INFORMATION PROVIDED -

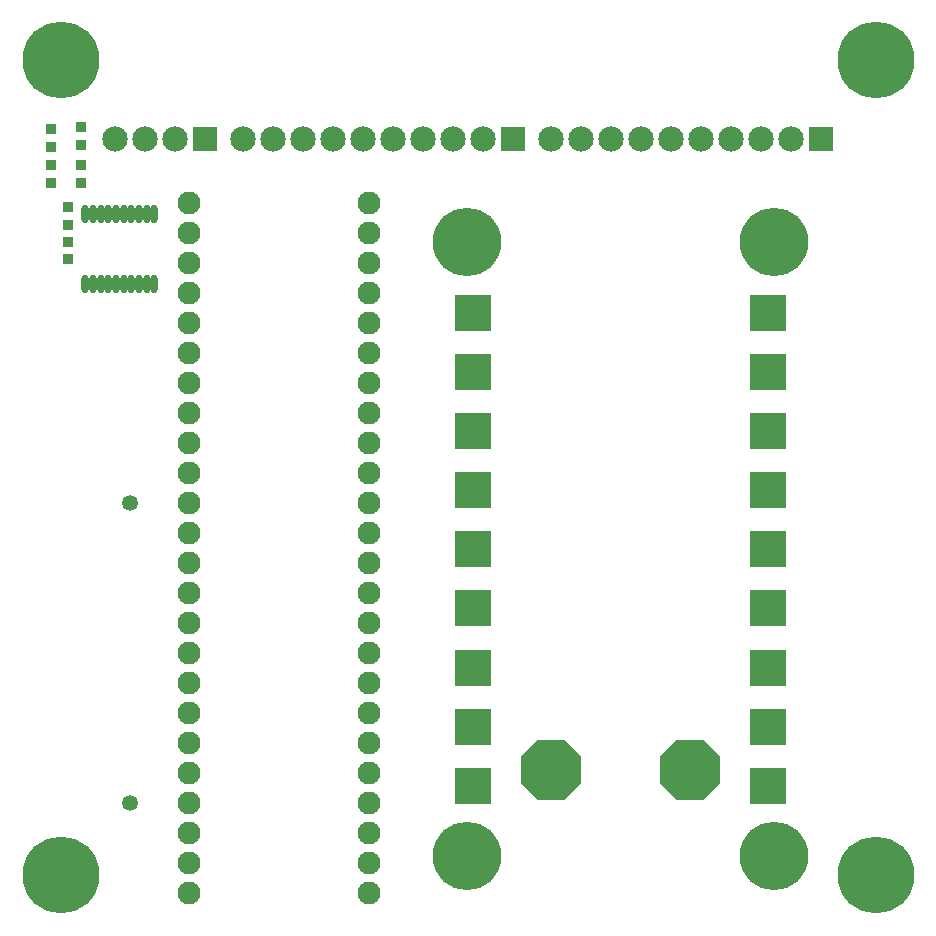
<source format=gts>
G04*
G04 #@! TF.GenerationSoftware,Altium Limited,Altium Designer,20.1.11 (218)*
G04*
G04 Layer_Color=8388736*
%FSAX24Y24*%
%MOIN*%
G70*
G04*
G04 #@! TF.SameCoordinates,8D6CE9FB-AABF-4BDC-A6A6-A5C6F517AC22*
G04*
G04*
G04 #@! TF.FilePolarity,Negative*
G04*
G01*
G75*
%ADD19C,0.0531*%
%ADD20R,0.0374X0.0374*%
%ADD21O,0.0236X0.0610*%
%ADD22R,0.0846X0.0846*%
%ADD23C,0.0846*%
%ADD24C,0.0768*%
%ADD25R,0.1240X0.1240*%
%ADD26C,0.2283*%
%ADD27P,0.2195X8X292.5*%
%ADD28C,0.2559*%
%ADD29C,0.0559*%
D19*
X016174Y026273D02*
D03*
Y016273D02*
D03*
D20*
X014558Y036944D02*
D03*
Y038795D02*
D03*
X013550Y038741D02*
D03*
Y038150D02*
D03*
Y037535D02*
D03*
Y036944D02*
D03*
X014100Y034991D02*
D03*
Y034400D02*
D03*
Y035550D02*
D03*
Y036141D02*
D03*
X014558Y037535D02*
D03*
Y038204D02*
D03*
D21*
X014940Y033572D02*
D03*
X015196D02*
D03*
X015452Y035895D02*
D03*
X016987D02*
D03*
X016731D02*
D03*
X016476D02*
D03*
X016220D02*
D03*
X015964D02*
D03*
X015708D02*
D03*
X015196D02*
D03*
X014684D02*
D03*
X016731Y033572D02*
D03*
X016476D02*
D03*
X016220D02*
D03*
X015964D02*
D03*
X015708D02*
D03*
X015452D02*
D03*
X014684D02*
D03*
X016987D02*
D03*
X014940Y035895D02*
D03*
D22*
X018690Y038401D02*
D03*
X039210Y038401D02*
D03*
X028950D02*
D03*
D23*
X017690D02*
D03*
X016690Y038401D02*
D03*
X015690D02*
D03*
X038210Y038401D02*
D03*
X037210D02*
D03*
X036210Y038401D02*
D03*
X035210Y038401D02*
D03*
X034210D02*
D03*
X033210Y038401D02*
D03*
X032210Y038401D02*
D03*
X031210D02*
D03*
X030210D02*
D03*
X027950D02*
D03*
X026950D02*
D03*
X025950Y038401D02*
D03*
X024950Y038401D02*
D03*
X023950D02*
D03*
X022950Y038401D02*
D03*
X021950Y038401D02*
D03*
X020950D02*
D03*
X019950D02*
D03*
D24*
X018143Y018273D02*
D03*
X024143Y034273D02*
D03*
X018143Y019273D02*
D03*
X024143Y033273D02*
D03*
Y035273D02*
D03*
Y032273D02*
D03*
X018143Y021273D02*
D03*
X024143Y031273D02*
D03*
X018143Y030273D02*
D03*
Y031273D02*
D03*
Y020273D02*
D03*
Y022273D02*
D03*
Y033273D02*
D03*
Y036273D02*
D03*
Y035273D02*
D03*
Y025273D02*
D03*
Y032273D02*
D03*
Y023273D02*
D03*
Y026273D02*
D03*
Y024273D02*
D03*
X024143Y036273D02*
D03*
Y030273D02*
D03*
Y029273D02*
D03*
Y028273D02*
D03*
Y026273D02*
D03*
Y025273D02*
D03*
Y024273D02*
D03*
Y023273D02*
D03*
Y022273D02*
D03*
Y021273D02*
D03*
Y020273D02*
D03*
Y019273D02*
D03*
Y018273D02*
D03*
Y017273D02*
D03*
Y016273D02*
D03*
Y015273D02*
D03*
Y014273D02*
D03*
X018143Y034273D02*
D03*
Y013273D02*
D03*
Y015273D02*
D03*
Y028273D02*
D03*
Y029273D02*
D03*
X024143Y027273D02*
D03*
X018143Y016273D02*
D03*
Y017273D02*
D03*
X024143Y013273D02*
D03*
X018143Y027273D02*
D03*
Y014273D02*
D03*
D25*
X027608Y030637D02*
D03*
Y028668D02*
D03*
Y026700D02*
D03*
Y024731D02*
D03*
Y022763D02*
D03*
Y020794D02*
D03*
Y018826D02*
D03*
Y016857D02*
D03*
X037450D02*
D03*
Y018826D02*
D03*
Y020794D02*
D03*
Y022763D02*
D03*
Y024731D02*
D03*
Y026700D02*
D03*
Y028668D02*
D03*
Y030637D02*
D03*
X027608Y032605D02*
D03*
X037450Y032605D02*
D03*
D26*
X027411Y014495D02*
D03*
X037647D02*
D03*
Y034967D02*
D03*
X027411D02*
D03*
D27*
X034852Y017369D02*
D03*
X030206D02*
D03*
D28*
X041033Y041033D02*
D03*
X013867Y013867D02*
D03*
X013887Y041033D02*
D03*
X041033Y013867D02*
D03*
D29*
X041715Y040350D02*
D03*
X041033Y040068D02*
D03*
X040350Y040350D02*
D03*
X040068Y041033D02*
D03*
X040350Y041715D02*
D03*
X041715D02*
D03*
X041998Y041033D02*
D03*
X041033Y041998D02*
D03*
X013867Y014832D02*
D03*
X014832Y013867D02*
D03*
X014550Y014550D02*
D03*
X013185D02*
D03*
X012902Y013867D02*
D03*
X013185Y013185D02*
D03*
X013867Y012902D02*
D03*
X014550Y013185D02*
D03*
Y040350D02*
D03*
X013867Y040068D02*
D03*
X013185Y040350D02*
D03*
X012902Y041033D02*
D03*
X013185Y041715D02*
D03*
X014550D02*
D03*
X014832Y041033D02*
D03*
X013867Y041998D02*
D03*
X041715Y013185D02*
D03*
X041033Y012902D02*
D03*
X040350Y013185D02*
D03*
X040068Y013867D02*
D03*
X040350Y014550D02*
D03*
X041715D02*
D03*
X041998Y013867D02*
D03*
X041033Y014832D02*
D03*
M02*

</source>
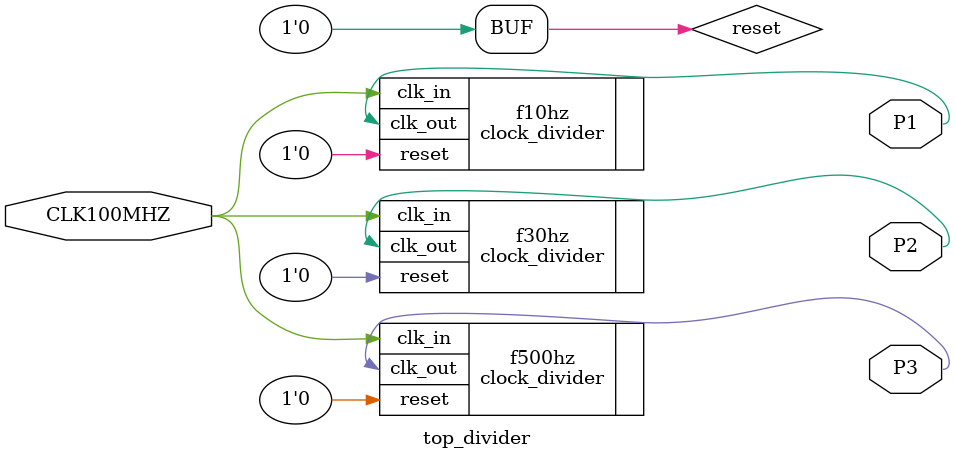
<source format=sv>
`timescale 1ns / 1ps

module top_divider(

    input CLK100MHZ,
    output P1,P2,P3

    );
    
    logic reset = 1'b0;
    
    clock_divider #(5000000) f10hz(
    .clk_in(CLK100MHZ),.reset(reset),.clk_out(P1));
    
    clock_divider #(1666667) f30hz(
    .clk_in(CLK100MHZ),.reset(reset),.clk_out(P2));
    
    clock_divider #(100000) f500hz(
    .clk_in(CLK100MHZ),.reset(reset),.clk_out(P3));
    
    
endmodule

</source>
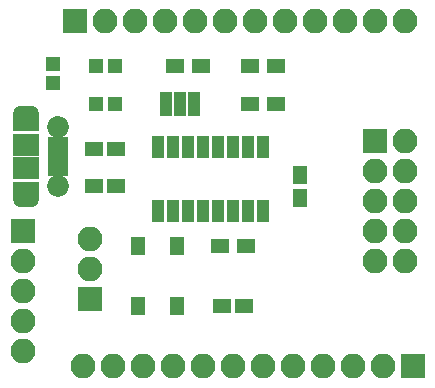
<source format=gts>
G04 #@! TF.FileFunction,Soldermask,Top*
%FSLAX46Y46*%
G04 Gerber Fmt 4.6, Leading zero omitted, Abs format (unit mm)*
G04 Created by KiCad (PCBNEW 4.0.7-e2-6376~58~ubuntu17.04.1) date Sat Oct 28 19:32:16 2017*
%MOMM*%
%LPD*%
G01*
G04 APERTURE LIST*
%ADD10C,0.100000*%
%ADD11R,1.600000X1.150000*%
%ADD12R,1.150000X1.600000*%
%ADD13R,1.200000X1.200000*%
%ADD14R,1.000000X1.900000*%
%ADD15R,2.300000X1.900000*%
%ADD16C,1.850000*%
%ADD17R,1.750000X0.800000*%
%ADD18O,2.300000X1.600000*%
%ADD19R,2.300000X1.600000*%
%ADD20R,2.100000X2.100000*%
%ADD21O,2.100000X2.100000*%
%ADD22R,1.600000X1.300000*%
%ADD23R,1.100000X2.100000*%
%ADD24R,1.300000X1.600000*%
G04 APERTURE END LIST*
D10*
D11*
X140655000Y-107315000D03*
X142555000Y-107315000D03*
X140655000Y-110490000D03*
X142555000Y-110490000D03*
X153350000Y-120650000D03*
X151450000Y-120650000D03*
D12*
X158115000Y-111440000D03*
X158115000Y-109540000D03*
D13*
X142405000Y-100330000D03*
X140805000Y-100330000D03*
X142405000Y-103505000D03*
X140805000Y-103505000D03*
X137160000Y-101765000D03*
X137160000Y-100165000D03*
D14*
X154940000Y-107155000D03*
X153670000Y-107155000D03*
X152400000Y-107155000D03*
X151130000Y-107155000D03*
X149860000Y-107155000D03*
X148590000Y-107155000D03*
X147320000Y-107155000D03*
X146050000Y-107155000D03*
X146050000Y-112555000D03*
X147320000Y-112555000D03*
X148590000Y-112555000D03*
X149860000Y-112555000D03*
X151130000Y-112555000D03*
X152400000Y-112555000D03*
X153670000Y-112555000D03*
X154940000Y-112555000D03*
D15*
X134905000Y-108950000D03*
D16*
X137605000Y-105450000D03*
D17*
X137605000Y-107300000D03*
X137605000Y-106650000D03*
X137605000Y-109250000D03*
X137605000Y-108600000D03*
X137605000Y-107950000D03*
D16*
X137605000Y-110450000D03*
D15*
X134905000Y-106950000D03*
D18*
X134905000Y-104450000D03*
X134905000Y-111450000D03*
D19*
X134905000Y-110850000D03*
X134905000Y-105050000D03*
D20*
X164465000Y-106680000D03*
D21*
X167005000Y-106680000D03*
X164465000Y-109220000D03*
X167005000Y-109220000D03*
X164465000Y-111760000D03*
X167005000Y-111760000D03*
X164465000Y-114300000D03*
X167005000Y-114300000D03*
X164465000Y-116840000D03*
X167005000Y-116840000D03*
D20*
X140335000Y-120015000D03*
D21*
X140335000Y-117475000D03*
X140335000Y-114935000D03*
D22*
X149690000Y-100330000D03*
X147490000Y-100330000D03*
X156040000Y-100330000D03*
X153840000Y-100330000D03*
X151300000Y-115570000D03*
X153500000Y-115570000D03*
X153840000Y-103505000D03*
X156040000Y-103505000D03*
D23*
X146755000Y-103505000D03*
X147955000Y-103505000D03*
X149155000Y-103505000D03*
D20*
X167640000Y-125730000D03*
D21*
X165100000Y-125730000D03*
X162560000Y-125730000D03*
X160020000Y-125730000D03*
X157480000Y-125730000D03*
X154940000Y-125730000D03*
X152400000Y-125730000D03*
X149860000Y-125730000D03*
X147320000Y-125730000D03*
X144780000Y-125730000D03*
X142240000Y-125730000D03*
X139700000Y-125730000D03*
D20*
X134620000Y-114300000D03*
D21*
X134620000Y-116840000D03*
X134620000Y-119380000D03*
X134620000Y-121920000D03*
X134620000Y-124460000D03*
D20*
X139065000Y-96520000D03*
D21*
X141605000Y-96520000D03*
X144145000Y-96520000D03*
X146685000Y-96520000D03*
X149225000Y-96520000D03*
X151765000Y-96520000D03*
X154305000Y-96520000D03*
X156845000Y-96520000D03*
X159385000Y-96520000D03*
X161925000Y-96520000D03*
X164465000Y-96520000D03*
X167005000Y-96520000D03*
D24*
X147700000Y-115570000D03*
X144400000Y-115570000D03*
X144400000Y-120650000D03*
X147700000Y-120650000D03*
M02*

</source>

EXERCISE REQUIREMENTS - Check each line of the material for "reset". Copy the ones that have it.

YOUR RESPONSE -
    logic reset = 1'b0;
    .clk_in(CLK100MHZ),.reset(reset),.clk_out(P1));
    .clk_in(CLK100MHZ),.reset(reset),.clk_out(P2));
    .clk_in(CLK100MHZ),.reset(reset),.clk_out(P3));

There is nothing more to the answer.